• Exercise passage:
South Africa won the first Test of the Pepsi Cup series by 4 wickets, with a little over two days to spare.

And it brings a few questions to mind. The recent defeats in Australia appear to have overshadowed the bigger -- and more distressing -- picture. This, if you throw your mind back a bit, is India's third successive defeat at home, under two different captains. And each time, India lost after leading on the first innings.

There is something there worth thinking about -- for long, we have stayed content with being winners at home. Indications are, that even that limited cachet is slipping out of the Indians' grasp.

And there is another thing that bears thinking about -- for the first time in my memory, a Test match in an Indian metro failed to draw even half-full stadia over three days. Today, like the first two days, the Wankhede remained less than half full. And that to my mind clearly indicates that the fans are increasingly reluctant to take the trouble to come to the ground to watch a team play, that they don't believe in, have faith in, any more.

More than the defeats themselves, this is the real bad news for the BCCI. And a wakeup call, if they care to notice, and to think. The spectators staying away will mean that soon, the sponsors will begin thinking about the wisdom of pumping money into this game, too. This forum, and others, have been making the point that thoughtless administration will, sooner or later, kill the golden goose. The first knife has been stuck in, here in Mumbai. And if this trend, of an administration running rough shod over the game, continues, half-empty stadia will become an increasingly common sight in Indian cricket.

India began the day needing runs on the board, if it was to have a hope of pulling off a win. Dravid on drove Donald to the fence, interrupting a spate of short-pitched lifters, and -- as had happened on India's tour of South Africa when Dravid lifted Donald in the same region for a six in the final of the one day series -- that triggered off the fast bowler into a series of confrontations with the batsman.

The trouble with Dravid, however, is that he is yet to regain the confidence he misplaced Down Under, and that meant that he didn't have the nous to take charge, as he had to given that he had only the tail for company. Given this situation, the game took the expected course, with wickets falling steadily.

• Using the information:
[a] According to the cricket report, why are the half-empty stands at the Wankhede worse news for the BCCI than the defeats themselves? Answer in one to three sentences.
[b] In the cricket report, by what margin did South Africa win the first Test of the Pepsi Cup series?

• Available data:
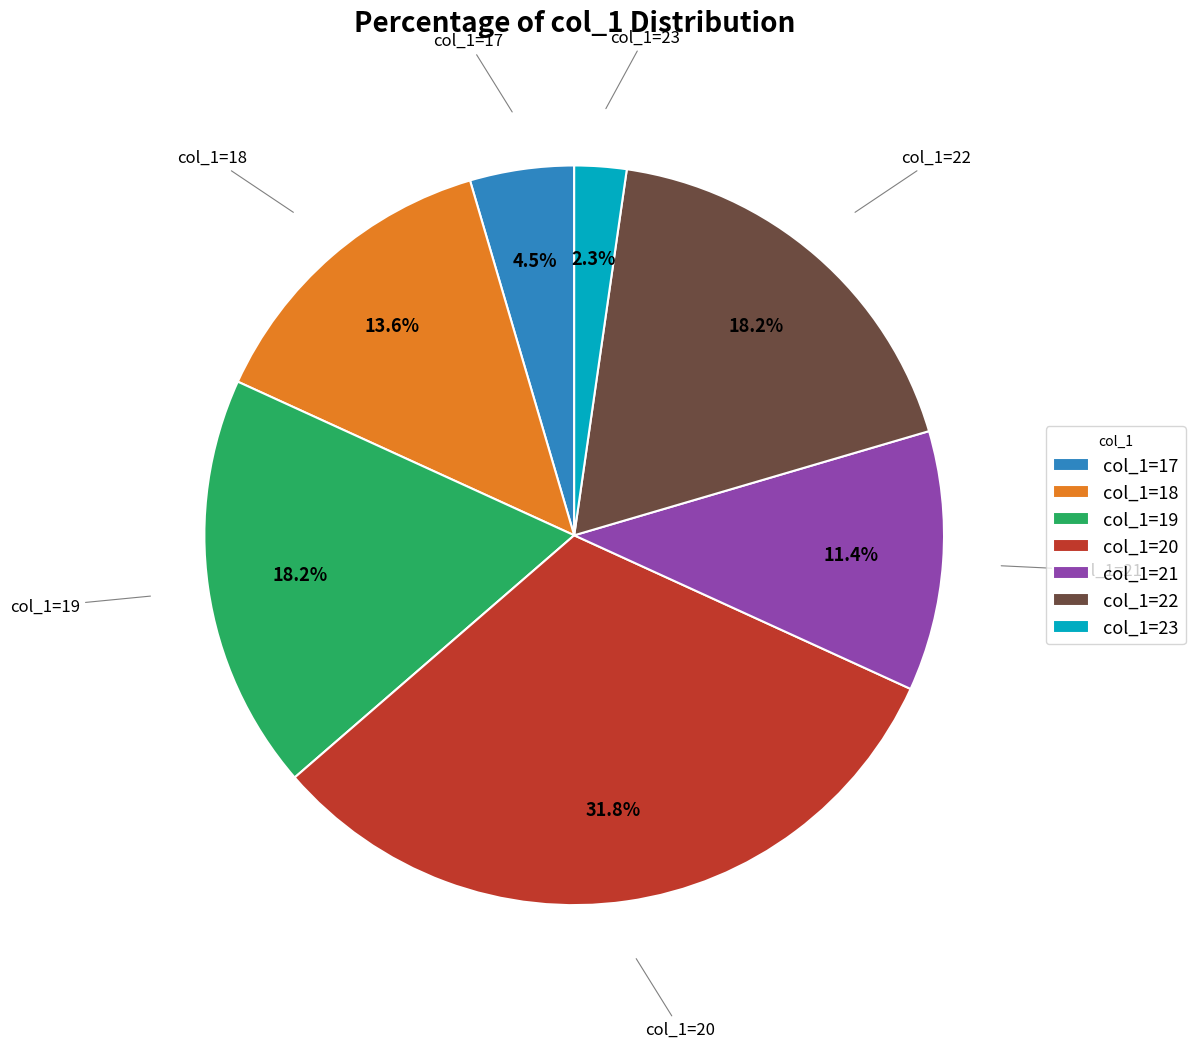

Does any single category account for the majority?

No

• Task solutions:
[a] The report says that fans staying away shows they no longer believe in the team. If spectators keep staying away, sponsors will begin to question putting money into the game.

[b] By 4 wickets.